▸ REQUIRED WORK
1. In the piece about LLM-assisted security reports against open-source DNS software, reproduce the passage from "The four organizations" up to and including "do something meaningful.", swapping "avalanche" for "flood".
2. Answer these questions on the piece about LLM-assisted security reports, one line each:
(a) At which event was the lightning talk given?
(b) At which event is the presentation to be repeated?
(c) What has come to a halt?
3. Carry on the piece about LLM-assisted security reports against open-source DNS software from the point where it stops.

▸ READING PASSAGE
=====
The four organizations who maintain your favorite open-source DNS software, ISC, CZ.NIC, PowerDNS and NLnet Labs, gave a lighting talk at @dnsoarc 46 about the avalanche of LLM-assisted security reports for their projects, and the effect it has on us and our users.
The last slide ends on a “Hug your OSS maintainer" note, but I think this is understating the gravity of this situation. I hope we put forward a stronger message during the repeat of this presentation at RIPE 92.
People need to consider that we are in a situation where developers with talent, purpose and experience have created something valuable for the internet community over the last 20+ years. They could have chosen to work at $MEGACORP for twice, three times the pay, but they chose to do something meaningful.
Now, the body of work they carefully designed and maintained over the last decades is being picked apart by an LLM. Yes, as a result the products become some definition of “more secure” but there is no reasonable prospect that this avalanche of reports will end. Ignoring them is not an option. Feature development has come to a halt.
As an employer, what am I supposed to tell my developers? Thanks for creating this amazing DNS software over the last 20 years, it looks like you’ll spend the next couple of years triaging and fixing bugs and coordinating CVEs with your peers.
=====
▸ INFORMATION SUPPLIED
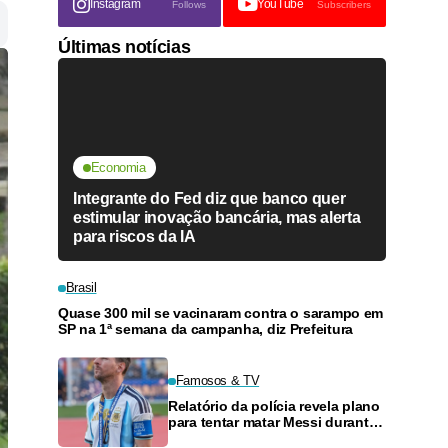
Instagram
YouTube
Follows
Subscribers
Últimas notícias
Economia
Integrante do Fed diz que banco quer
estimular inovação bancária, mas alerta
para riscos da IA
Brasil
Quase 300 mil se vacinaram contra o sarampo em
SP na 1ª semana da campanha, diz Prefeitura
Famosos & TV
Relatório da polícia revela plano
para tentar matar Messi durante
a Copa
=====
▸ ANSWERS FOR THIS EXERCISE
1.
The four organizations who maintain your favorite open-source DNS software, ISC, CZ.NIC, PowerDNS and NLnet Labs, gave a lighting talk at @dnsoarc 46 about the flood of LLM-assisted security reports for their projects, and the effect it has on us and our users.
The last slide ends on a “Hug your OSS maintainer" note, but I think this is understating the gravity of this situation. I hope we put forward a stronger message during the repeat of this presentation at RIPE 92.
People need to consider that we are in a situation where developers with talent, purpose and experience have created something valuable for the internet community over the last 20+ years. They could have chosen to work at $MEGACORP for twice, three times the pay, but they chose to do something meaningful.

2.
(a) It was given at @dnsoarc 46.
(b) It is to be repeated at RIPE 92.
(c) Feature development has come to a halt.

3.
How do we keep people motivated to do open source and even if we do, how do we keep this development model sustainable? We can’t pivot to the ‘agentic era’ just like that and even if we could, I think my colleagues do this job to create something amazing—artisanal if you will—not to to maximize output at all costs so shareholders get rich.
Practically though, encouraging organizations to purchase a support contract will certainly help on the short term, because:
- You will get access to world class support;
- You will get early security vulnerability notices under NDA, keeping your critical infrastructure safe from a whole new class of LLM fueled risks; and
- In the grand scheme of things, you will help keep this open source model sustainable so your favorite DNS software continues to exist and thrive.